“No, it belongs with the others.” She stared out the window while a fresh gale whipped up off the ocean, making the panes shiver and chatter as grains of sand swirled around us. I looked past her silhouette and remarked that the park looked like a great snow globe out there. How perverse it was of me to want to ask her, just then, if she missed Tom sometimes. Instead, I told her we ought to get going, but not before I turned her chin toward me with trembling fingers and gently kissed her.
As we drove north along the highway, the sky cleared, admitting a sudden warm sun into its blue. “Aren’t you going to tell me?” she asked, as if out of that blue, and for a brief, ghastly moment I thought I’d been found out and was being asked to confess. Seeing my bewilderment, Penny clarified, “What the snowflakes are, if they’re not snowflakes?”
I shifted my focus from the road edged by flowering hedges and eucalyptus over to Penny, and back again, suddenly wanting to tell her everything, pour my heart out to her. I wanted to tell her how I had read somewhere that in some cultures people refuse to have their photographs taken, believing the camera steals their souls.
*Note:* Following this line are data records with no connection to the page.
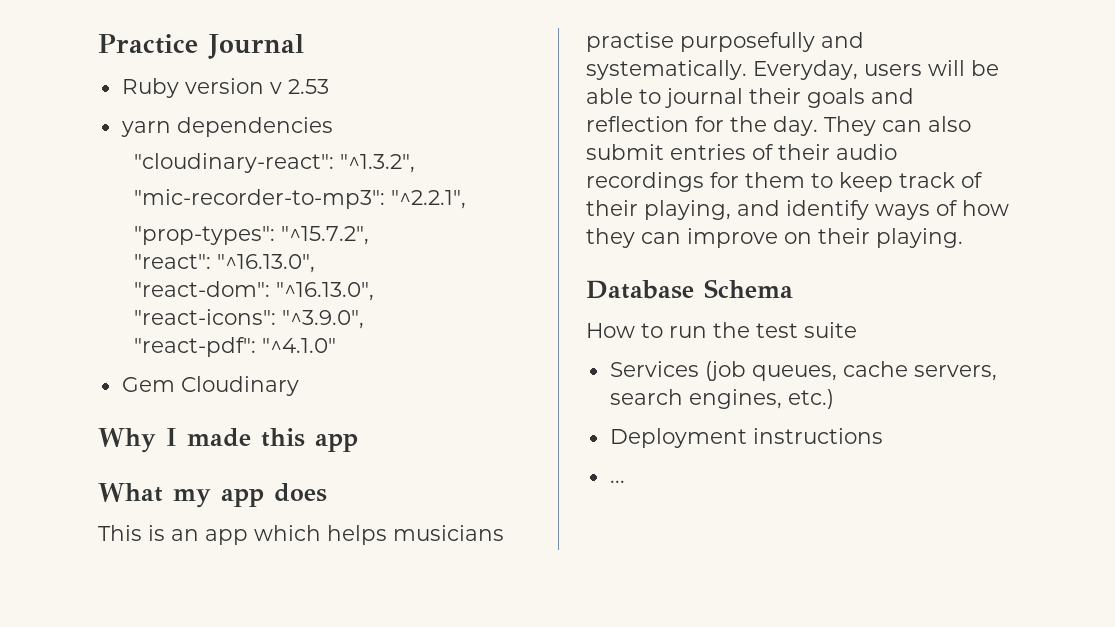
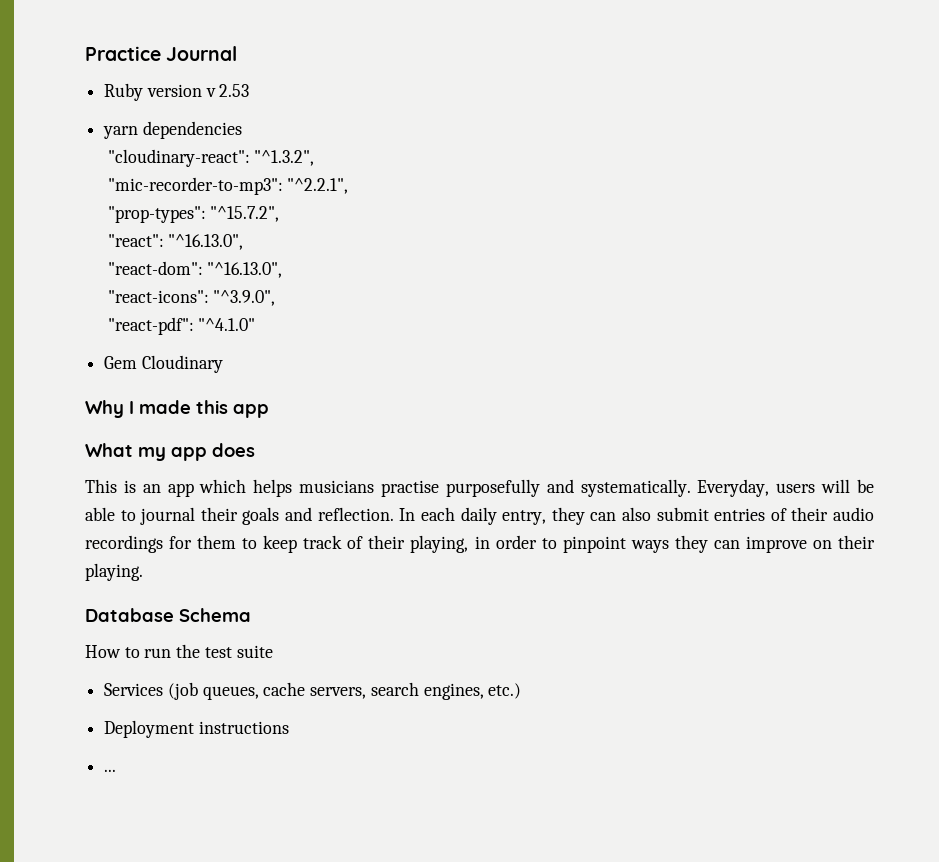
[586,116,876,136] reflection for the day. They -> [317,507,585,525] reflection. In each daily entry, they
[737,200,1009,220] and identify ways of how -> [474,535,669,553] in order to pinpoint ways

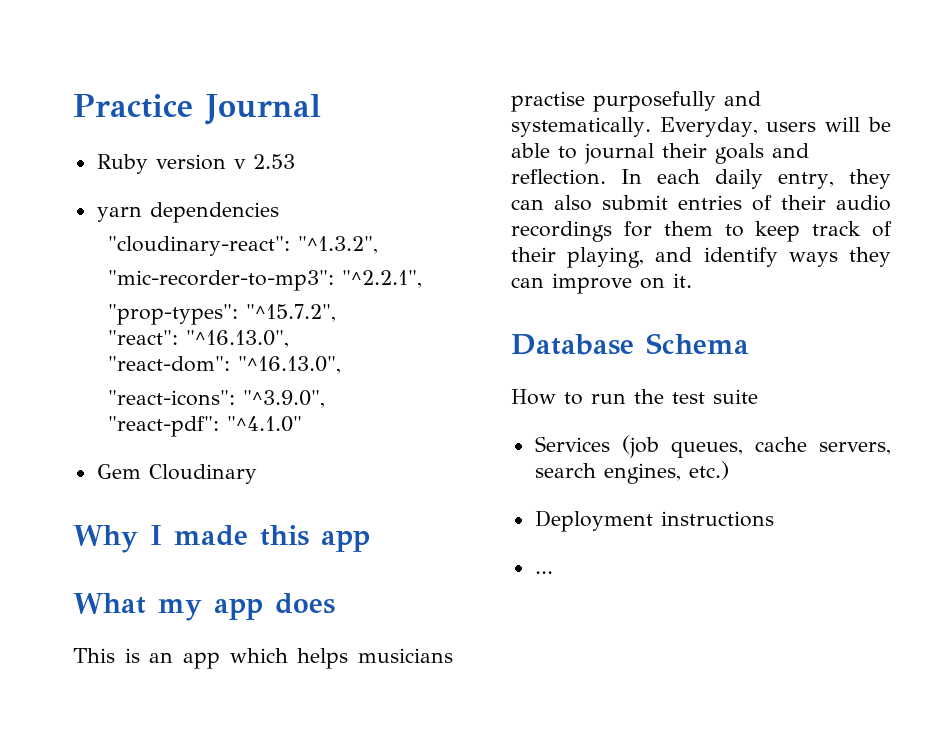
[474,535,626,553] in order to pinpoint -> [655,247,778,267] and identify
[837,535,875,549] [85,563,143,581] their playing. -> [673,273,692,288] it.

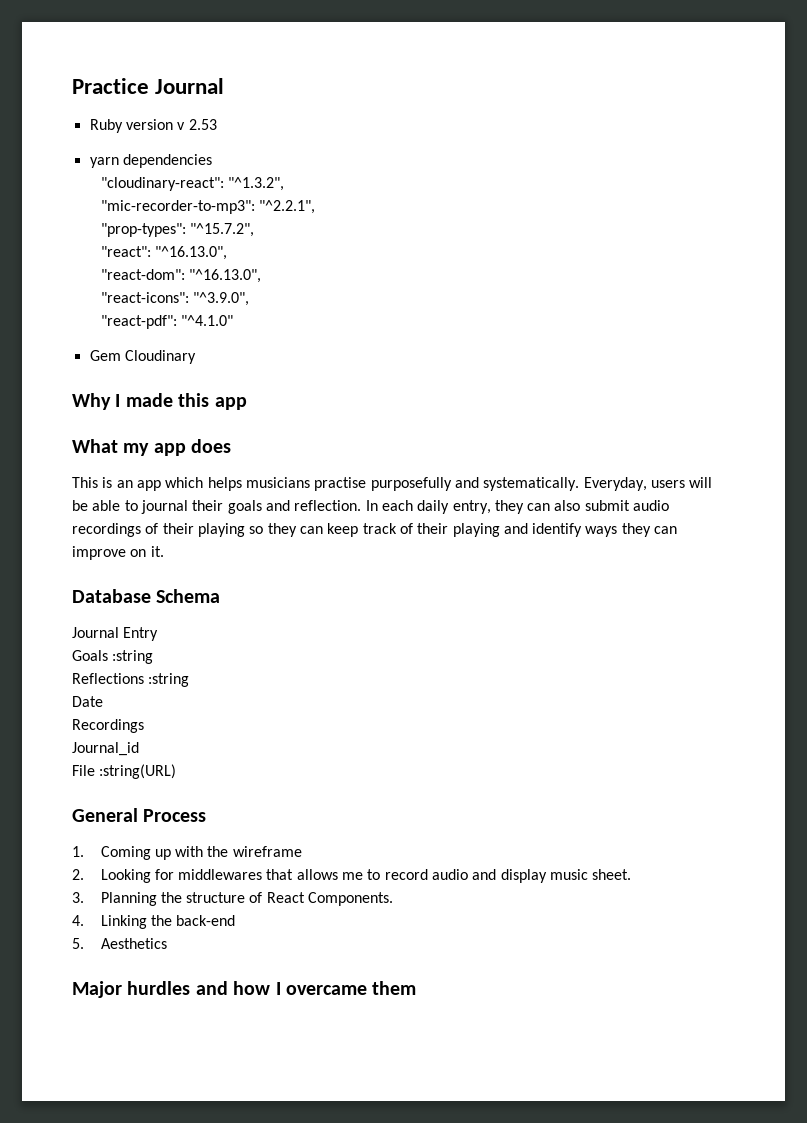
[678,195,891,211] [511,221,744,242] entries of their audio recordings for them to -> [633,500,670,511] [72,523,323,537] audio recordings of their playing so they can
[567,247,645,268] playing, -> [452,523,500,537] playing
[511,389,758,405] [534,435,891,458] [534,461,729,484] [534,510,774,532] [534,571,553,574] How to run the test suite // Services (job queues, cache servers, search engines, etc.) // Deployment instructions // ... -> [72,627,159,641] [72,650,154,664] [72,673,190,687] [72,696,103,707] [72,719,144,733] [72,742,139,756] [72,764,177,779] [72,808,207,822] [72,846,302,860] [72,869,632,883] [72,892,394,906] [72,915,236,929] [72,938,167,949] [72,981,417,998] Journal Entry // Goals :string // Reflections :string // Date // Recordings // Journal_id // File :string(URL) // General Process // 1. Coming up with the wireframe // 2. Looking for middlewares that allows me to record audio and display music sheet. // 3. Planning the structure of React Components. // 4. Linking the back-end // 5. Aesthetics // Major hurdles and how I overcame them

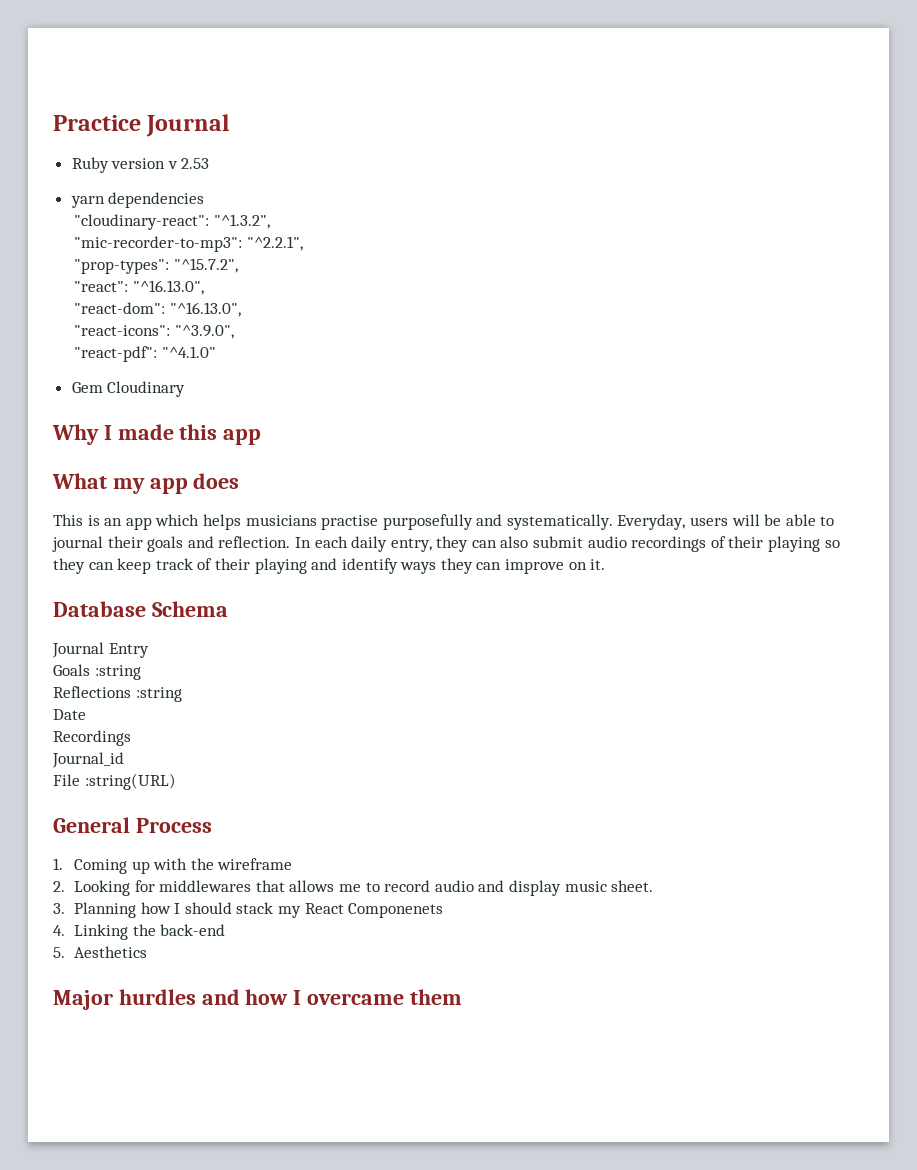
[160,892,394,906] the structure of React Components. -> [140,902,444,918] how I should stack my React Componenets

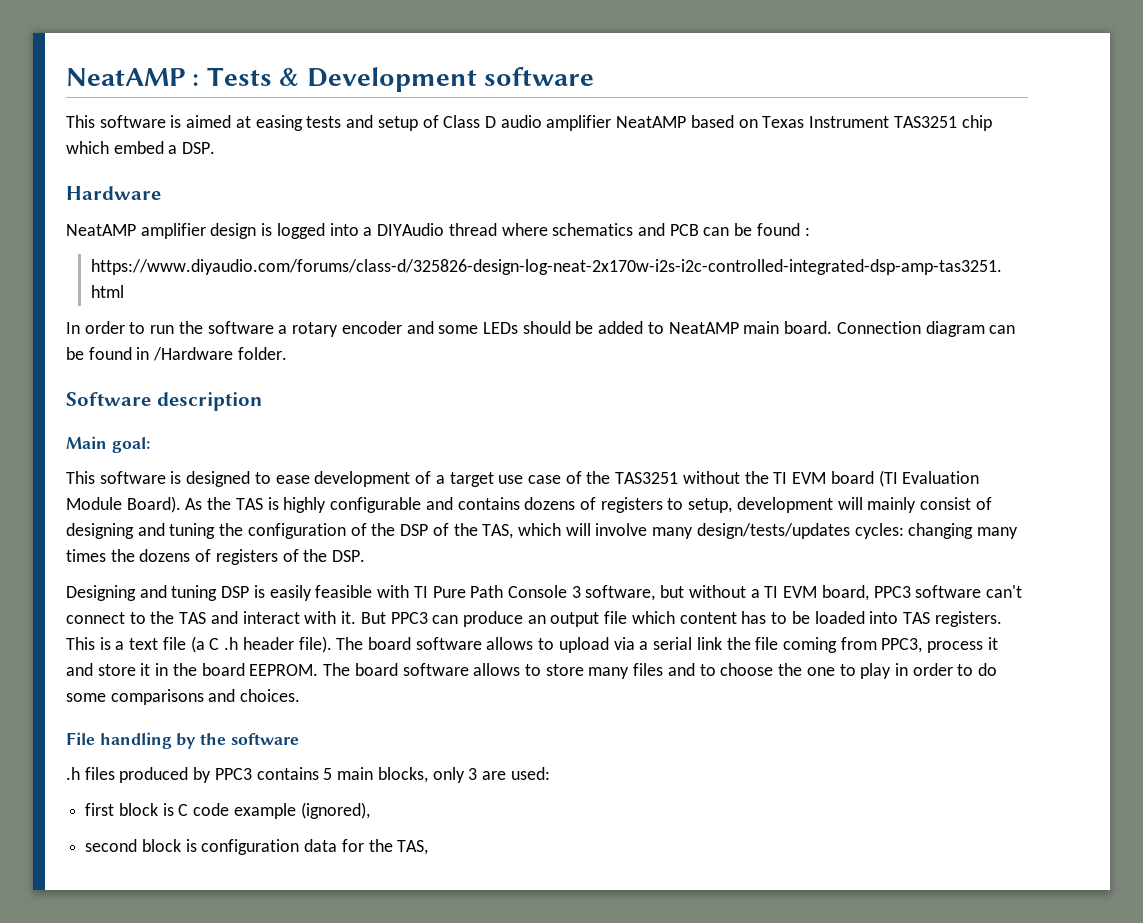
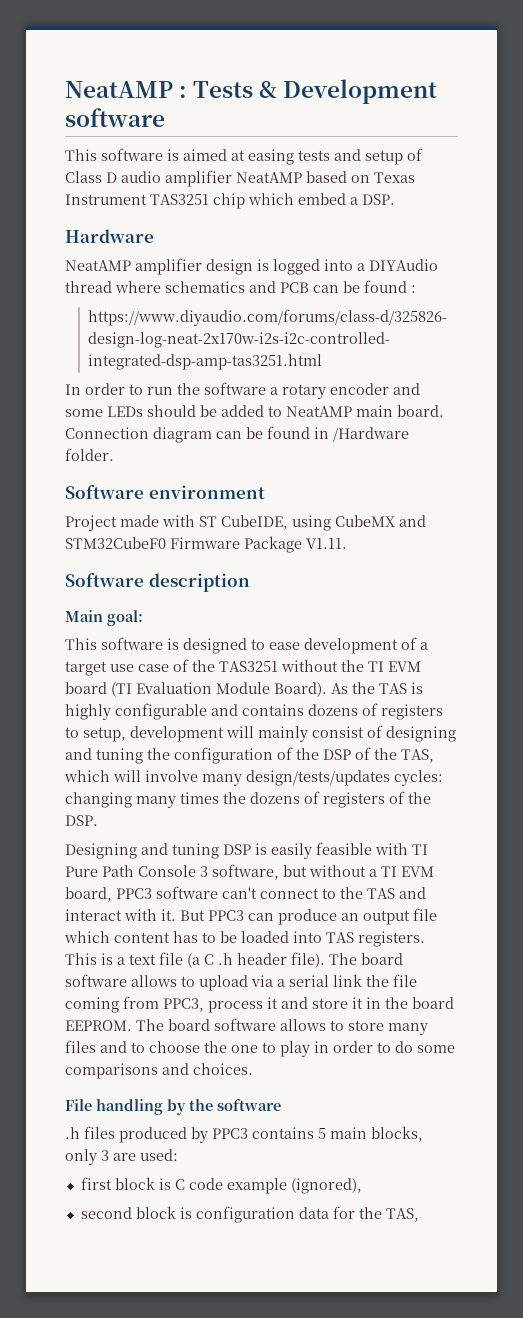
(287, 353) none -> [65,485,265,499] [65,515,426,531] [65,536,347,553] // Software environment // Project made with ST CubeIDE, using CubeMX and STM32CubeF0 Firmware Package V1.11.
Wanted to tell her that when Tom demolished my collection of adoring images of her, not only did he seal his own fate, but engendered hers. I wished I could tell her how, struggling with him in waves speckled with swirling photographs, I was reminded of a snow globe. And I did want to answer her question, to say that the flakes seemed to me like captive souls floating around hopelessly in their little glass cages, circling some frivolous god, but I would never admit such nonsense. Instead, I told her she must have misunderstood and, glancing at her face bathed in stormy light, knew in my heart that later this afternoon, maybe during the night, I would be compelled to finish the destructive work my foolish brother had begun.